TARKAN ‘KABARA KABARA’ TÜRK MÜZİĞİ OKUMASIN

“Arkama bakıyorum piyasada benden iyi okuyan kimse yok” diyen Mustafa Keser “Şu an okunanlar pop müzik falan değil batı müziği, Türk müziği uslubunu bilemezler normal. Tarkan, Funda Arar gibi isimler güzel söylüyor ama onlardan ricam bu söylediklerini kayıtlara geçirmesinler, canlı performansta söylesinler. Radyoda okuyan Türk müziği sanatçıları kadar iyi okuyamıyorlar. Radyoda en kötü okuyan kişi onlardan 10 kat daha güzel Türk müziği söyler. Tarkan gibi isimler kabara kabara Türk müziği albümü yapmasın. Çünkü gazinoda sizi sadece 100 kişi izliyor ama plak kaydına geçtiğinde milyonlar dinliyor. İleri kuşaklar Türk müziğini bu zannedecek, tehlikeli bir durum” dedi.

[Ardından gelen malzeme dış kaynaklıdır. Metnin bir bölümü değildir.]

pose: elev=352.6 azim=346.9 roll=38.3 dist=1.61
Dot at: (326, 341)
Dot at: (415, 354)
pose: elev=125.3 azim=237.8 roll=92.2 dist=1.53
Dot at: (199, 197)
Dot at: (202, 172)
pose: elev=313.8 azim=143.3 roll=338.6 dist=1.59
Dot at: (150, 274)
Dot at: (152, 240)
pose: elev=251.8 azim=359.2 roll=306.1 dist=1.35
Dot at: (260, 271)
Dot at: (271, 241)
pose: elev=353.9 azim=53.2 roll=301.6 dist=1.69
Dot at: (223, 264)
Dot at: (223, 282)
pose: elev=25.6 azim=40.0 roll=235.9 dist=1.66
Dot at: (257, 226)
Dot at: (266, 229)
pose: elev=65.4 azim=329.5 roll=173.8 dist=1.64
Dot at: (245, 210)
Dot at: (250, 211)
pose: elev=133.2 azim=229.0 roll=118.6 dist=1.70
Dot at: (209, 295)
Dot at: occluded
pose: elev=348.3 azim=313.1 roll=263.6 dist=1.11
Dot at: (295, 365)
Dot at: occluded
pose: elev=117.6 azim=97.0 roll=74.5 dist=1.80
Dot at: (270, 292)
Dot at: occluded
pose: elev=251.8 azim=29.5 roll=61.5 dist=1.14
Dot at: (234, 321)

Nevra Serezli'den teknoloji açıklaması Nevra Serezli'den teknoloji açıklaması

‘TÜRKÜ BABA’ DEĞİL ‘BABA’ OLAMAZ

“İmparator, Diva, Süperstar gibi ünvanlar için ne diyorsunuz?” sorusuna karşılık Mustafa Keser “Sinkaflı konuşmak istemiyorum o ünvanlar için. Mesela bir arkadaş Türkü Baba (Fatih Kısaparmak) diye anılır kendi yazıp getiriyordu stadlara pankartları. Kendi açtırdı o pankartları kendi kendine lakap taktı. Türkü babalık ona kalana kadar önünde bin tane adam var. O türkü baba olacak en son adam hatta baba bile olamaz.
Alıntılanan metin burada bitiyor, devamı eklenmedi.